There will always be those who underplay the technological and cognitive powers of Neanderthals. “Some people have entrenched opinions and I wonder what level of proof is required – a Neanderthal dug up with a sign round its neck saying ‘I made this’?” says Wragg Sykes. But she thinks many recent finds point to Neanderthal ingenuity.
These include a collection of bone tools interpreted as lissoirs, or burnishers. The discovery in southwest France by a team led by Marie Soressi of Leipzig’s Max Planck Institute is some of the earliest evidence of a specialised bone industry. Extraordinarily, the slender tool form with a rounded tip used for softening hide is still in use by leather workers today.
Neanderthals also used fire for a range of uses, a practice Wragg Sykes explores as part of her contribution to an up-coming book on Neanderthal cognition, discussing their use of birch bark to create pitch. The process involved “cooking” the bark for several hours in a low-oxygen environment (possibly a pit or under a stone in the fire) until the sticky pitch was produced. This was used to secure two parts of a tool together, a process known as hafting. It is one of the major milestones in the evolution of technology.
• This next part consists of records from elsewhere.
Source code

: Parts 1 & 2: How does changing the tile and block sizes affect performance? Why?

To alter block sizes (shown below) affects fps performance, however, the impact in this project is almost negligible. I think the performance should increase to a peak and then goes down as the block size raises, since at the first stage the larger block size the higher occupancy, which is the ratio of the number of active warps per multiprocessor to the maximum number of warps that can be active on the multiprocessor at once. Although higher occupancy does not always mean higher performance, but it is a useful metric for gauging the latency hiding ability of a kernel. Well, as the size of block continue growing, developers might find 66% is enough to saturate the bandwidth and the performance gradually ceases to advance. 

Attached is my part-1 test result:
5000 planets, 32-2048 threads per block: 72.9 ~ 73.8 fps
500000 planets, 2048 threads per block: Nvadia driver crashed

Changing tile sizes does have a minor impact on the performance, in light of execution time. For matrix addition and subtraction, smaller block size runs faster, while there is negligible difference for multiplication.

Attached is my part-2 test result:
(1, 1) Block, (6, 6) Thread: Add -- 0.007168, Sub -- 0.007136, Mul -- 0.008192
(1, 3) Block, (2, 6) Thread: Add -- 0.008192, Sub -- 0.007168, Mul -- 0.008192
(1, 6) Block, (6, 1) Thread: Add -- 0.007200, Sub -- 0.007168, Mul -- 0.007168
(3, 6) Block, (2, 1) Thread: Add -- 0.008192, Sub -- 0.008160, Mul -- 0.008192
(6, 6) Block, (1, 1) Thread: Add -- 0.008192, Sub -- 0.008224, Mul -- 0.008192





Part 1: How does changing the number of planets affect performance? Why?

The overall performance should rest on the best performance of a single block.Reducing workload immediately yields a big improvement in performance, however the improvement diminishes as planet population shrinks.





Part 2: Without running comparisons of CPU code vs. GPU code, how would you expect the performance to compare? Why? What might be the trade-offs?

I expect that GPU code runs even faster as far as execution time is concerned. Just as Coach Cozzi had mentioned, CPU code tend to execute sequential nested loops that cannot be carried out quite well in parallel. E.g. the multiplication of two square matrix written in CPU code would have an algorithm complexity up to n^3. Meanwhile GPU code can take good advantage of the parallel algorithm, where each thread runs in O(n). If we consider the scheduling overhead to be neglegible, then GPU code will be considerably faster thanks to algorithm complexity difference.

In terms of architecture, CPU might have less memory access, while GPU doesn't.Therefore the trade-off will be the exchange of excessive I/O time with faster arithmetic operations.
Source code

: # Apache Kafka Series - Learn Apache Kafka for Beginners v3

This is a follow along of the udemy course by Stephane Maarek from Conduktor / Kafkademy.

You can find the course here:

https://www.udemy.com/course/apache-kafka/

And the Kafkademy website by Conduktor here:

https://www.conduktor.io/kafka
Findings like this should help improve the Neanderthal’s still lamentable public image as what she terms “the losers of the Ice Age”. “I’m amazed that there’s not been more fuss, as it’s the first synthetic material ever made and it’s Neanderthals that did it,” she says enthusiastically.
Wragg Sykes’ passion for her subject is evident on her blog “The Rocks Remain”.
Another passion – bird-watching – is being turned into a book, Dawn Chorus in Eden, to be published in 2016.
And after more than a decade following their tracks, have Neanderthals become real for her?
“Neanderthals are endlessly fascinating because they don’t let you get complacent; sometimes they can seem really familiar, other times I feel like they were living in ways quite alien to us. Each time we add to our knowledge, it shifts things, sometimes confirming what I think they were like, other times challenging that.”